Blog - Don't suppress your emotions

Don’t Suppress Your Emotions

Emotions: Understanding can bring you peace

Suppressed emotion is probably at the root of the vast majority of chronic health issues.

How we process experiences in life and the associated emotions, and understand what the nervous system is doing with that emotion, will have an impact on our brain and on our physiology.  Anxiety and turbulence in the stomach can present as butterflies. We can feel shock as a tightening in our heart.  We can be moved by many things in life: watching a bird in a tree, children playing or a distressing shock event.  If we are unable to process and to really experience those emotions – problems may occur. 

A compassionate view of emotions: anger

Anger is a really important emotion and it is an inevitability. In childhood, healthy attachment requires healthy aggression, which is the ability to rage when a parent doesn’t respond immediately or leaves us too long when we are frightened. However, children are only able to rage if they feel safe to do so because they know that ‘rupture and repair’ takes place (rebuilding a relationship after disconnection) within the unconditional love of a parent/carer.

Therefore, it is very difficult to actually express that anger if we believe that anger is not permitted, for example, we may have been hit or told that we must not have that view, feeling or experience.  Subsequently, this can develop into shame which is a very toxic emotion to have and it is very damaging for the physiology.

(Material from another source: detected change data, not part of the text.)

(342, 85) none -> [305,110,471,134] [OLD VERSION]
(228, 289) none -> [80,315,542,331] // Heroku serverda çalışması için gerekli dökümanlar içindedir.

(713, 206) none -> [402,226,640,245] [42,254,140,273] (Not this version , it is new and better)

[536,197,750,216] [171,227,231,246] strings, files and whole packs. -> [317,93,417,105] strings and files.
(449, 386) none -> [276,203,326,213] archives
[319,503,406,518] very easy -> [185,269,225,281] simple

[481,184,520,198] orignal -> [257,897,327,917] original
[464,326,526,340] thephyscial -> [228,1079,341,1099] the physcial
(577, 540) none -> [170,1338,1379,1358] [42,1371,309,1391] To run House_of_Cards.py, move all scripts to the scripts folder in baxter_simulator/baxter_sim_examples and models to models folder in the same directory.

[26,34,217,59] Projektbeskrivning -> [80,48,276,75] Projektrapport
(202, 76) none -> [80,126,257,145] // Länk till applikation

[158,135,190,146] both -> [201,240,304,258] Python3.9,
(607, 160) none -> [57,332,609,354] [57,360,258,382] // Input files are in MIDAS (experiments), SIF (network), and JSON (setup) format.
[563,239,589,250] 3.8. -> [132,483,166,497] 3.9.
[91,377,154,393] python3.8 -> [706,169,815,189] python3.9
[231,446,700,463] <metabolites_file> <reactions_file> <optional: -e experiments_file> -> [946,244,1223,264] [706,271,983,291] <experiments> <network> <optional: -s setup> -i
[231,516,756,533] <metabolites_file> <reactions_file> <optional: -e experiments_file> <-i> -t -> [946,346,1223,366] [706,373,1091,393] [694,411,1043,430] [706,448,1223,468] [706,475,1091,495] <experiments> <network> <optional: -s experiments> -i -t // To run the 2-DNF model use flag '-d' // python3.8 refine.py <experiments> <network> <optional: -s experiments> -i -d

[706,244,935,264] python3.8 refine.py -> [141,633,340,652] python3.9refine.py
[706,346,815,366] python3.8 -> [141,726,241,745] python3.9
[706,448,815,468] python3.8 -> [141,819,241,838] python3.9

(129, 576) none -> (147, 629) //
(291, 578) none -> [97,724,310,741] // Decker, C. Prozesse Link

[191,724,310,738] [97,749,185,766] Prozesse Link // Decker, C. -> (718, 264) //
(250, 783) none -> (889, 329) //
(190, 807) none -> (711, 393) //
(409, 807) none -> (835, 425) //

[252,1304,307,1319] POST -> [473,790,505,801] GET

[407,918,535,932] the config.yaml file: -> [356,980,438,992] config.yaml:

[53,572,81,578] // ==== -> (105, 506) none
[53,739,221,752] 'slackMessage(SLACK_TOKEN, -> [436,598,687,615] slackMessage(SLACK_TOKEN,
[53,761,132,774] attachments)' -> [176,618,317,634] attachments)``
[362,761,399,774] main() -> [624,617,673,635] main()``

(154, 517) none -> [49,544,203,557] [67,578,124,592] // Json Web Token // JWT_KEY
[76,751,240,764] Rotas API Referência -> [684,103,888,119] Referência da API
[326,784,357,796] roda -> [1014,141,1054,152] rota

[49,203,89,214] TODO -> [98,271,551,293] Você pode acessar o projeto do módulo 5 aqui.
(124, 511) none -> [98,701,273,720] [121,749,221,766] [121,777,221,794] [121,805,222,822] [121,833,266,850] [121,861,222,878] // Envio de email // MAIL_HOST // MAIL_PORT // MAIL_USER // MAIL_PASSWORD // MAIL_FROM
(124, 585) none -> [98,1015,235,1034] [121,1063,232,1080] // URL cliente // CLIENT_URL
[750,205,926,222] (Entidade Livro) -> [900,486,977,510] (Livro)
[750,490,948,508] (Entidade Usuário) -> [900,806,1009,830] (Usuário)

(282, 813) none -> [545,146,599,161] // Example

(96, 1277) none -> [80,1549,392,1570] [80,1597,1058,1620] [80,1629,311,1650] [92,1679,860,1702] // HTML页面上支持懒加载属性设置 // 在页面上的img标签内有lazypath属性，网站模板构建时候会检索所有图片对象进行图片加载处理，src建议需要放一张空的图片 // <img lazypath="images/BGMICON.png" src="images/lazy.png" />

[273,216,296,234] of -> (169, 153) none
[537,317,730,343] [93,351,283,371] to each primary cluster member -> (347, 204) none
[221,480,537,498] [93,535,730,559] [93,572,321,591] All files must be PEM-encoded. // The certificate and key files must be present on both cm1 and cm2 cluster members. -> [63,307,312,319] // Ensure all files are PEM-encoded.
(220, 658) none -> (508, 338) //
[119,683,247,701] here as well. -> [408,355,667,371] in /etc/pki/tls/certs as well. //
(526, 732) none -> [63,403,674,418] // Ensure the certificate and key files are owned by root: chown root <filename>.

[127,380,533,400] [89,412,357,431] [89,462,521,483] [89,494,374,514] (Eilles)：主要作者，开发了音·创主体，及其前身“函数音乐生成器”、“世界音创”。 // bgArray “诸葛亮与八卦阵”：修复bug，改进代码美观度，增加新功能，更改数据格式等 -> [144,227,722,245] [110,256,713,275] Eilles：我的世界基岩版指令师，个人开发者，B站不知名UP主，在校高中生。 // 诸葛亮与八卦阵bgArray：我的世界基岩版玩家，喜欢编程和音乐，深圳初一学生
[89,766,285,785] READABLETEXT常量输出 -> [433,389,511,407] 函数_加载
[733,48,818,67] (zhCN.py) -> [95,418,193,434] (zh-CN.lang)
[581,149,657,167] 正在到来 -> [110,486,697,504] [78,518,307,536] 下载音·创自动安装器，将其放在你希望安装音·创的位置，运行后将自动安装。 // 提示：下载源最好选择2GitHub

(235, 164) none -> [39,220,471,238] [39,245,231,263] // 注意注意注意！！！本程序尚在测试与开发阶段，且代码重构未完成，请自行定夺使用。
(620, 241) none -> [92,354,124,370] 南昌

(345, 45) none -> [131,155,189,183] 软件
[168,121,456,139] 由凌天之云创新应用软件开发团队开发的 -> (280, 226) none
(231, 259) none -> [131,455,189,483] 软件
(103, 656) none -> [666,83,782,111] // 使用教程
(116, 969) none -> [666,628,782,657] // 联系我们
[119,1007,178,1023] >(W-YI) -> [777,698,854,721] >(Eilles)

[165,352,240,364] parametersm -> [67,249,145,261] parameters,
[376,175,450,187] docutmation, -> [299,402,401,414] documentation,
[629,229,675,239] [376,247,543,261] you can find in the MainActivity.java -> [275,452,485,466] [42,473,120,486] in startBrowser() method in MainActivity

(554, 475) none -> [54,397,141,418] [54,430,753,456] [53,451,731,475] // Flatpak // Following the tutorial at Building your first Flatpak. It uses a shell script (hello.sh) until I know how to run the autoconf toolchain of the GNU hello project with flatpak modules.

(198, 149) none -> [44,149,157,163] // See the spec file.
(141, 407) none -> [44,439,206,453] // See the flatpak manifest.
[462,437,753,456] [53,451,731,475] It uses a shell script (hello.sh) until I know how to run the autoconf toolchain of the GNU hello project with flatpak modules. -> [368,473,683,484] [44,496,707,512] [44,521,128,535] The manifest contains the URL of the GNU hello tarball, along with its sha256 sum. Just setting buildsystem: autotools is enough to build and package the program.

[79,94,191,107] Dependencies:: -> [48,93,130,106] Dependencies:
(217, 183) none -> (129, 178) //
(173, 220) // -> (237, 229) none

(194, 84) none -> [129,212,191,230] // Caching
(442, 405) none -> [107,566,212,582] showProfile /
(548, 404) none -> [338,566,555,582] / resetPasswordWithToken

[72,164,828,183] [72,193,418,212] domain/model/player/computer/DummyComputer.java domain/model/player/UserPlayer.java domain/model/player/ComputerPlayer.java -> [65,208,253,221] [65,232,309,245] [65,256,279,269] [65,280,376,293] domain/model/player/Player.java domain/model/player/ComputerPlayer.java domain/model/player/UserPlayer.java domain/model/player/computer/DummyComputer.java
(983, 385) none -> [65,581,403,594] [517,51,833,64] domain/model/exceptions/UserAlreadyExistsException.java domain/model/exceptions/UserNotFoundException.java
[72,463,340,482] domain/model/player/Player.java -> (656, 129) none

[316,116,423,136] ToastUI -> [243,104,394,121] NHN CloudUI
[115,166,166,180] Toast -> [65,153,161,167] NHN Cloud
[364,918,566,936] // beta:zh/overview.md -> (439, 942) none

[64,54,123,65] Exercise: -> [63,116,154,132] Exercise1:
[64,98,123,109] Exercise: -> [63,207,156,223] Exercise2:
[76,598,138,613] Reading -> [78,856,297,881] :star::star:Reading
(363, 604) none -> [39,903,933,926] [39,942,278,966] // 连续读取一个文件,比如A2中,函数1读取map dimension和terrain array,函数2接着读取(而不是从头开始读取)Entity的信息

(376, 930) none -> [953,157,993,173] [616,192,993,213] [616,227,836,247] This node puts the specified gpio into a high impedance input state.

If somebody crosses our personal boundary, we need the ability to say no and in the famous words of Gabor Mate “if you can’t say no verbally, the body says no”.  Therefore, we need to have healthy aggression to affirm boundaries; it is okay to say no. If we are unable to do that then a whole chain of negative reactions follow in our physiology in response to suppressing that emotion.

Of course, this does not mean we need to be acting out all our emotions but hopefully, with good parenting, we can process our feelings.  Acting out an emotion is like a temper tantrum of a child, suppression is the other extreme and processing an emotion is the happy space in the middle.

We need to have the capacity to be accepting of all emotions and realise that they are within our tolerance. We can feel immense love, immense joy or immense sadness and feel it with a complete intensity, but still be contained. That is our ability to build a capacity for emotions and experiences in life that impacts our physiology positively and can bring about peace and harmony in our mind and body. Importantly, a lack of ability to have capacity for emotion can impact on the physiology bringing disharmony in mind and body.